Natalie Scanlon, Written Communications

As the mother of two young kids, Natalie finds juggling the role of mum and business owner as the biggest obstacle she still struggles to overcome. Natalie reconciles this by acknowledging that doing what you love comes with its hurdles, and so learning to embrace the challenge helps drive a desire to do better.

Natalie is very aware that her constant work/life balancing act isn’t sustainable for everyone, but she thinks it boils down to one key reason as to why most don’t take the plunge:

“I’d say it’s the realisation that you aren’t guaranteed an income. You could work 66 hours in a week and not get paid for one hour. In my opinion, this is the main reason that stops entrepreneurs from diving in full time.”

Carla Simpson, Speaker, Podcast Host and Author

After travelling the world at 18 and coming back to Australia 3 and a half years later, Carla felt disillusioned by the monotony of the daily grind. After successfully founding two different businesses, Carla wanted to share her key to success – in life and happiness – and does so through speaking engagements, workshops and a podcast.

Carla’s take on why it is not everyone can succeed when they go it alone involves one key reason:

“Personally, I think that many would-be entrepreneurs think that success happens overnight and don’t realise that you need to love what you do so that even when times are tough and business might not be growing at a rate you’d like, you keep on showing up.”
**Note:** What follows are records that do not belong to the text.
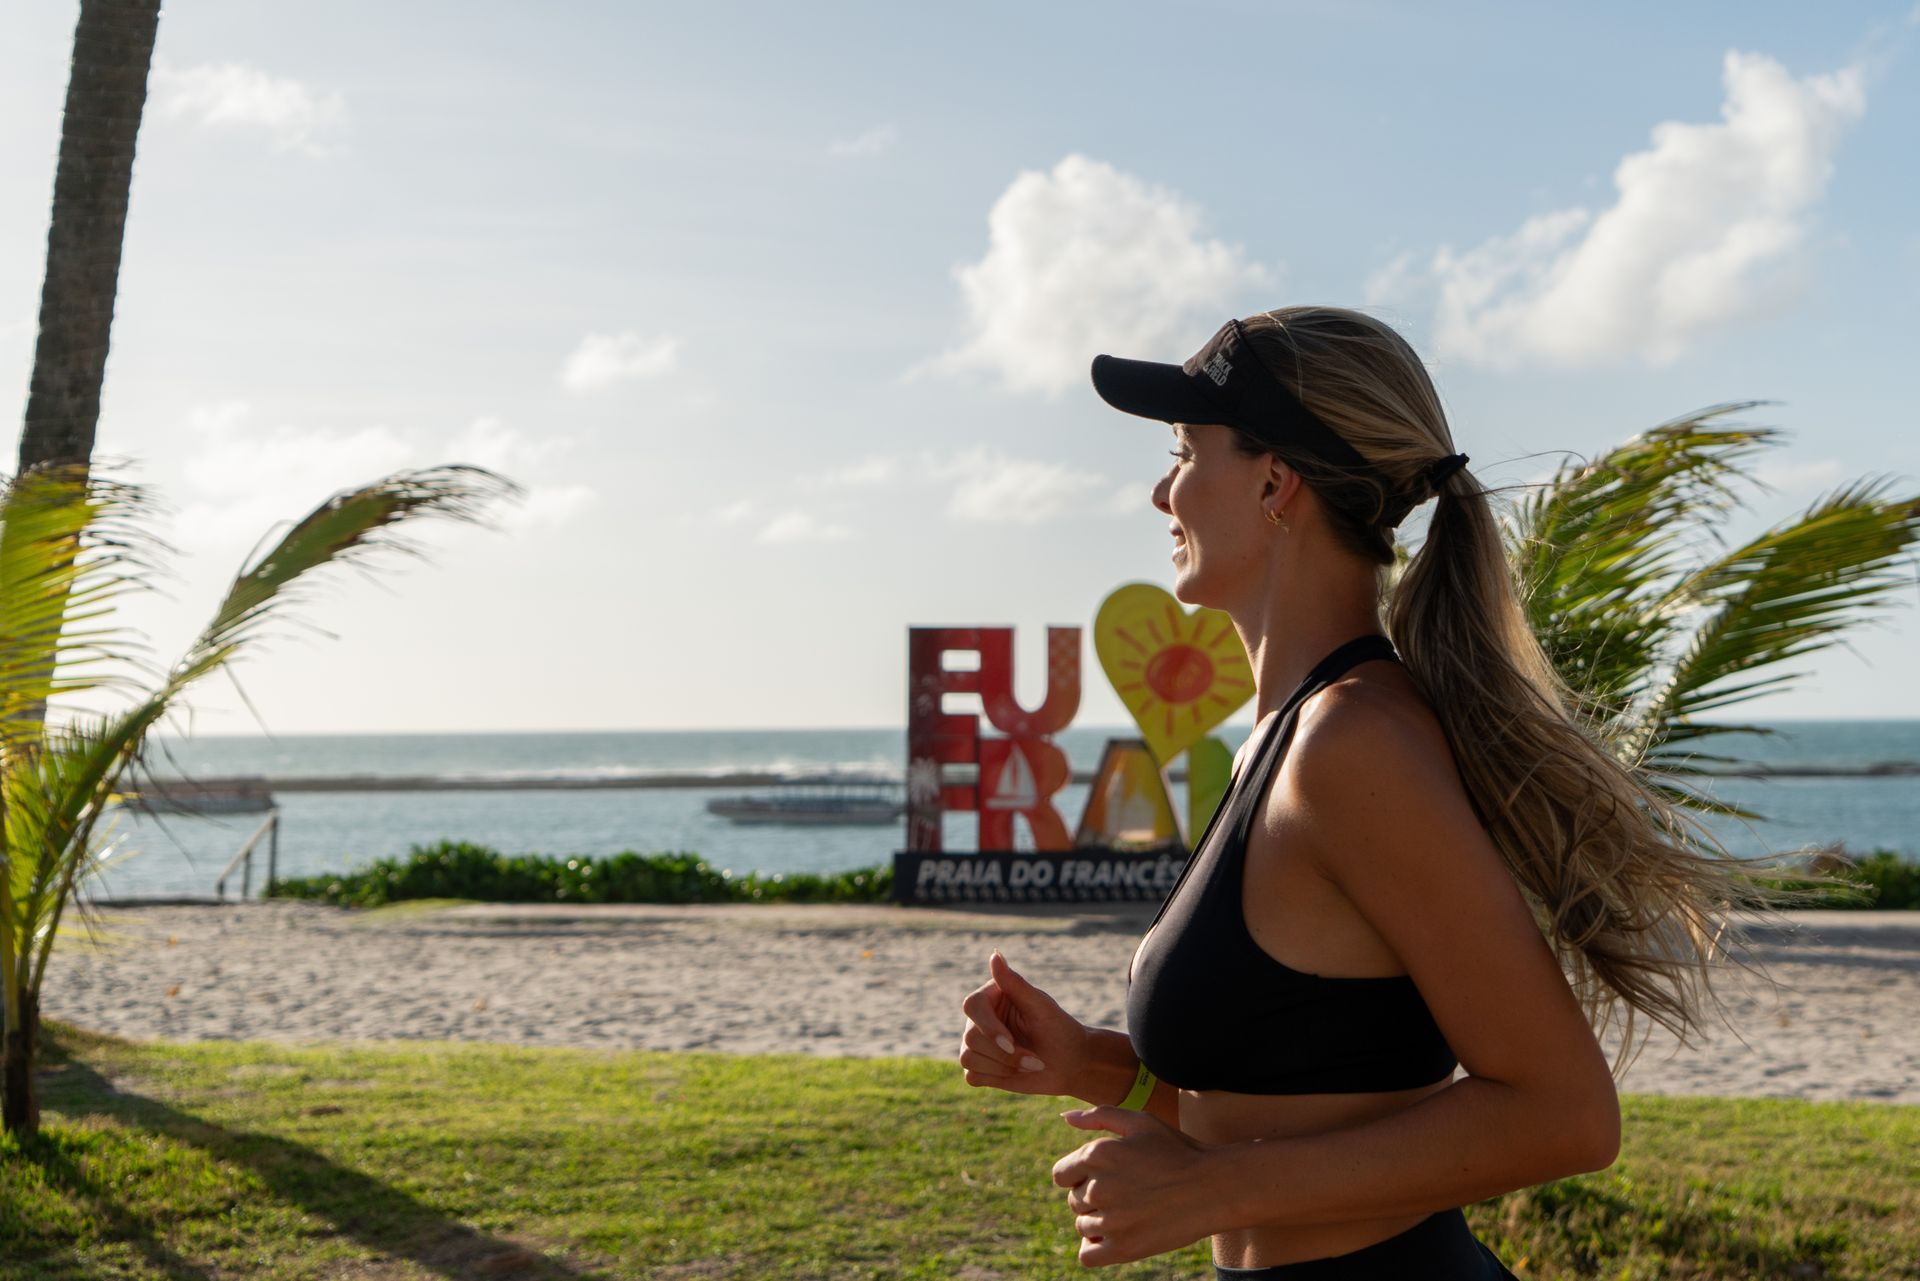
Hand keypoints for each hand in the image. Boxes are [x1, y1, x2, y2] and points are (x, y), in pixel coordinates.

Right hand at [957, 951, 1090, 1097]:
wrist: (1070, 1064)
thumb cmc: (1058, 1029)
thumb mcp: (1040, 1006)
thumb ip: (1015, 983)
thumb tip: (995, 954)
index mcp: (992, 997)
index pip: (972, 1006)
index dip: (988, 1028)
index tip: (1010, 1043)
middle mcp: (979, 1019)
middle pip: (971, 1038)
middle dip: (1006, 1055)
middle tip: (1036, 1060)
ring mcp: (976, 1044)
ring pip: (969, 1058)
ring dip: (1004, 1067)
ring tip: (1030, 1064)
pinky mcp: (979, 1067)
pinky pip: (972, 1076)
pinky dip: (997, 1078)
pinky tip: (1016, 1072)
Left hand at [1051, 1106, 1216, 1266]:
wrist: (1213, 1188)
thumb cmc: (1177, 1151)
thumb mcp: (1141, 1122)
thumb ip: (1099, 1116)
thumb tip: (1064, 1118)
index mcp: (1097, 1154)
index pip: (1061, 1174)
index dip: (1080, 1175)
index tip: (1106, 1177)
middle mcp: (1097, 1187)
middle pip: (1074, 1201)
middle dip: (1093, 1197)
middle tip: (1128, 1193)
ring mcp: (1110, 1220)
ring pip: (1083, 1226)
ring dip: (1100, 1222)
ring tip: (1131, 1212)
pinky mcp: (1123, 1248)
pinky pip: (1087, 1255)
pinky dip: (1096, 1248)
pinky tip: (1116, 1237)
Trish Springsteen, Public Speaking Coach, Mentor and Author

A public speaking coach, business mentor and an author, Trish has a wealth of experience with the Aussie entrepreneurial scene. A common theme among those who get into business for themselves is overcoming an initial feeling of imposter syndrome. Trish was no exception; the biggest hurdle she had to get over was believing in herself and the value and expertise she had to offer. The solution, according to Trish, was twofold. “Working on my mindset – accepting who I am, that I am awesome, and I am unique.  Accepting what others had to say – that I am an inspiration and that I have added value to their personal growth and business.”
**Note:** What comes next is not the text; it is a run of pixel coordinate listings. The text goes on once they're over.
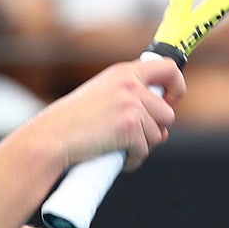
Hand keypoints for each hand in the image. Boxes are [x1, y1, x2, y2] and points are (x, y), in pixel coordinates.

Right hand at [34, 58, 183, 170]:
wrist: (52, 136)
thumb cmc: (72, 122)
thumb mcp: (103, 98)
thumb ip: (132, 105)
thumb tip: (163, 133)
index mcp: (123, 72)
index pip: (168, 67)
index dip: (176, 85)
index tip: (170, 101)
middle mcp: (130, 84)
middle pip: (168, 112)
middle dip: (155, 130)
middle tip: (132, 137)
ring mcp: (130, 105)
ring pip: (158, 135)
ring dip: (142, 146)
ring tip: (117, 146)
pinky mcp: (129, 128)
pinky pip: (145, 150)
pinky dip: (132, 159)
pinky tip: (115, 156)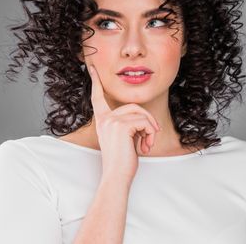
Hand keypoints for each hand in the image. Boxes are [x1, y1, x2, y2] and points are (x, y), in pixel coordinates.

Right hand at [88, 65, 160, 185]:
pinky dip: (151, 134)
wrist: (116, 177)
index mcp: (102, 120)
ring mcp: (111, 121)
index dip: (95, 81)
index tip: (92, 68)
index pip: (97, 97)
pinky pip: (145, 122)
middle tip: (152, 135)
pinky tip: (145, 146)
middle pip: (133, 106)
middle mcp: (104, 118)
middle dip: (148, 121)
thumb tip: (142, 118)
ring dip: (150, 129)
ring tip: (147, 144)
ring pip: (141, 114)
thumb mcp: (122, 138)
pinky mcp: (121, 126)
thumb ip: (126, 123)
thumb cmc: (121, 160)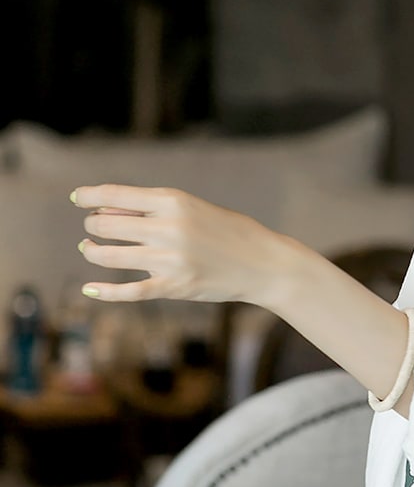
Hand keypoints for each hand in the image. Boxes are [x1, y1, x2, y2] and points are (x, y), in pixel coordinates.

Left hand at [71, 185, 291, 306]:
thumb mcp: (192, 209)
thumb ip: (151, 210)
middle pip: (107, 225)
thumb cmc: (226, 232)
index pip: (115, 195)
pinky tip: (89, 288)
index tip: (76, 198)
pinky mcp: (175, 287)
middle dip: (93, 226)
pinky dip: (105, 291)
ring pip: (112, 256)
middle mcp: (169, 227)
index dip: (88, 196)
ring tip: (90, 249)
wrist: (264, 263)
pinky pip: (130, 290)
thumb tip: (103, 214)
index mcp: (173, 200)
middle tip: (92, 229)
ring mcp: (171, 259)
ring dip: (93, 252)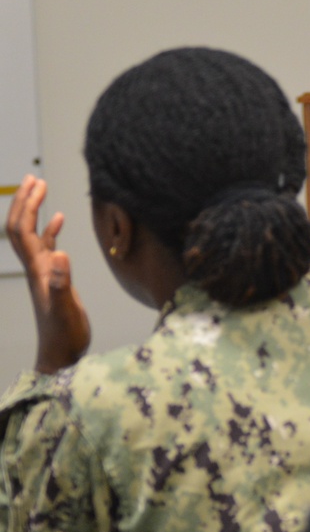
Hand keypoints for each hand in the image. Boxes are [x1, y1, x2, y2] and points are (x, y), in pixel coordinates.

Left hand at [6, 175, 90, 372]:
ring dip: (35, 210)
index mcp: (38, 269)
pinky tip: (59, 219)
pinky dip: (51, 229)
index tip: (37, 184)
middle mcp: (36, 267)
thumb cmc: (63, 334)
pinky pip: (48, 247)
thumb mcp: (65, 308)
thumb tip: (61, 253)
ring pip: (33, 234)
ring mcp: (44, 272)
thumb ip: (62, 282)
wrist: (60, 353)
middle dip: (25, 201)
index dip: (27, 205)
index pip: (24, 229)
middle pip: (21, 227)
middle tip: (34, 178)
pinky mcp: (54, 277)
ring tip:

Trish also gave her two cents on why it is so many struggle to commit to their venture when going it alone:

“They give up too early. Either due to lack of belief, listening to the competition, not realising it is okay to fail if you use it as a learning exercise and challenge. It could also be a lack of support, mentoring and cash flow. Finally, not understanding their niche and market and speaking to them – failing to get known be seen and make it easy for their clients to find them.”